> [Task prompt] Go through the entries and say how many lines contain the string "timeout". The number is the whole answer.
[Start of section]
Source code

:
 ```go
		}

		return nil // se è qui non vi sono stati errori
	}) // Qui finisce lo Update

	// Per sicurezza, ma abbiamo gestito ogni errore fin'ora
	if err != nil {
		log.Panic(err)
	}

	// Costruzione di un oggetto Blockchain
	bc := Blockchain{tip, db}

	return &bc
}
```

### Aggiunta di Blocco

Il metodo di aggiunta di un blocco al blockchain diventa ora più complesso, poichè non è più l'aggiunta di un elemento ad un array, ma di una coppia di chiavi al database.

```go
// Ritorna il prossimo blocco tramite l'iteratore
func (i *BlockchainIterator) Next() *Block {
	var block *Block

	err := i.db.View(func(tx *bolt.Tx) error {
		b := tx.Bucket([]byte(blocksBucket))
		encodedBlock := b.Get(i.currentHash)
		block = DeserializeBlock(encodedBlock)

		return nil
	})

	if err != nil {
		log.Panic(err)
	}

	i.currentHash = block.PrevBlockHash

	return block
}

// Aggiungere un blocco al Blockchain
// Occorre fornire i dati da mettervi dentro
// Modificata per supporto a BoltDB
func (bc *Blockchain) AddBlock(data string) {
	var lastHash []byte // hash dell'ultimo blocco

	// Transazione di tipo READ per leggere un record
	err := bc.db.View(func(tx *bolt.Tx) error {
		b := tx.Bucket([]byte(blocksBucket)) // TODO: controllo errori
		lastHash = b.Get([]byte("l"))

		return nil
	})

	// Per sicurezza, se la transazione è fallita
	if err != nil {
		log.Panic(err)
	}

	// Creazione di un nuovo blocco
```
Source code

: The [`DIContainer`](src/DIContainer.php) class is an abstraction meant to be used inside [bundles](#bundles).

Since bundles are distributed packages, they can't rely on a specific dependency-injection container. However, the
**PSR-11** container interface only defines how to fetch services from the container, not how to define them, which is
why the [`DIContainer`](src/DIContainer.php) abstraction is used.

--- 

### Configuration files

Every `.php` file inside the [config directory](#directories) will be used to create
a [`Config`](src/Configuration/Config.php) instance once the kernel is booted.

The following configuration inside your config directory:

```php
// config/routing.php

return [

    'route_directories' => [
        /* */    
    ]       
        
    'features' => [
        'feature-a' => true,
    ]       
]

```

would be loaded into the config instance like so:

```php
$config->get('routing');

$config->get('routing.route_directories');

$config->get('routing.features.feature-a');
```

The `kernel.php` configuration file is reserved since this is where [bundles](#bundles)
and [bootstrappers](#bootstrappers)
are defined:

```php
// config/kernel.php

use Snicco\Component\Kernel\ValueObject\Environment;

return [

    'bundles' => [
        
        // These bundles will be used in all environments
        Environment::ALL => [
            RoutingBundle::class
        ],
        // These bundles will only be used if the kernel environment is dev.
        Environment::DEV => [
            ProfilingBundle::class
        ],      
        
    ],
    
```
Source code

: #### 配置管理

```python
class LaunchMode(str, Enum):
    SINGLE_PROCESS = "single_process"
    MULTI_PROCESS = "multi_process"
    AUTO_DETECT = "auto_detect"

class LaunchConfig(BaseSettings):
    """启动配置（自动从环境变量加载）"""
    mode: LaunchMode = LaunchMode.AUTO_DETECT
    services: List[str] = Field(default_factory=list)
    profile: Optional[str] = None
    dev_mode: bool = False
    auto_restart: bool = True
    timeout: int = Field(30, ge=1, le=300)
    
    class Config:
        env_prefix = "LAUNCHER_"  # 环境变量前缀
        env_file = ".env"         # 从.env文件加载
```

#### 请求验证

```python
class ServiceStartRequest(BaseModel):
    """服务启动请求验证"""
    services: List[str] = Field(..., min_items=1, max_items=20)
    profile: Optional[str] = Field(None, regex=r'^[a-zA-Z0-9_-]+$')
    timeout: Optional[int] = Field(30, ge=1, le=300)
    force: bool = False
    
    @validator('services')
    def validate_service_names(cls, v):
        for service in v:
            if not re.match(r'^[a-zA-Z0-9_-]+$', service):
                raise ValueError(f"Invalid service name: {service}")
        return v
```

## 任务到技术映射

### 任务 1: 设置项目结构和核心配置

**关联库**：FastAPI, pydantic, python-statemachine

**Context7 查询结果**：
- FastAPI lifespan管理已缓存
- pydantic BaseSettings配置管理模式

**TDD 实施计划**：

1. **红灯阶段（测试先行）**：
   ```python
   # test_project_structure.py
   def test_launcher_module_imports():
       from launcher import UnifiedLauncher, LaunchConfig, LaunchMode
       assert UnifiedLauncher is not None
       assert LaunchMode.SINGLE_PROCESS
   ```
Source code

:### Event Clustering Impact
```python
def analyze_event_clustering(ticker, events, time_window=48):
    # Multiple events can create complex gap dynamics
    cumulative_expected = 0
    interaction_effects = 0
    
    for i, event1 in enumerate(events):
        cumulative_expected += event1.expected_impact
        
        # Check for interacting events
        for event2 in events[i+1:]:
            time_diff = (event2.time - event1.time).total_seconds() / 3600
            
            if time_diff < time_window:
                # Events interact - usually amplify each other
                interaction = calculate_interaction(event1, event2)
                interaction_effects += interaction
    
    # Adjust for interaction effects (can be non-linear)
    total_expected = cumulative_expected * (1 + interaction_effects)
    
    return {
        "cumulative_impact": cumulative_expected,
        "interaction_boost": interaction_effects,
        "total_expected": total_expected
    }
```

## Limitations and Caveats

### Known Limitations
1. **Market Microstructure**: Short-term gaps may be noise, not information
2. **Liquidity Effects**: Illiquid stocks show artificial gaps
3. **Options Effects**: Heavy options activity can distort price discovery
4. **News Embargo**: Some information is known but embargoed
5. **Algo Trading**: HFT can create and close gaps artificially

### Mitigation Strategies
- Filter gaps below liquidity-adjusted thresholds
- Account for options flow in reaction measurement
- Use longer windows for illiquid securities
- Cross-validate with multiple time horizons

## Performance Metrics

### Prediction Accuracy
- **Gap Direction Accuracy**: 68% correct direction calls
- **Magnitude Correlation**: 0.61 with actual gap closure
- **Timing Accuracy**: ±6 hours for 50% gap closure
[End of section]
> [Result for this task] 2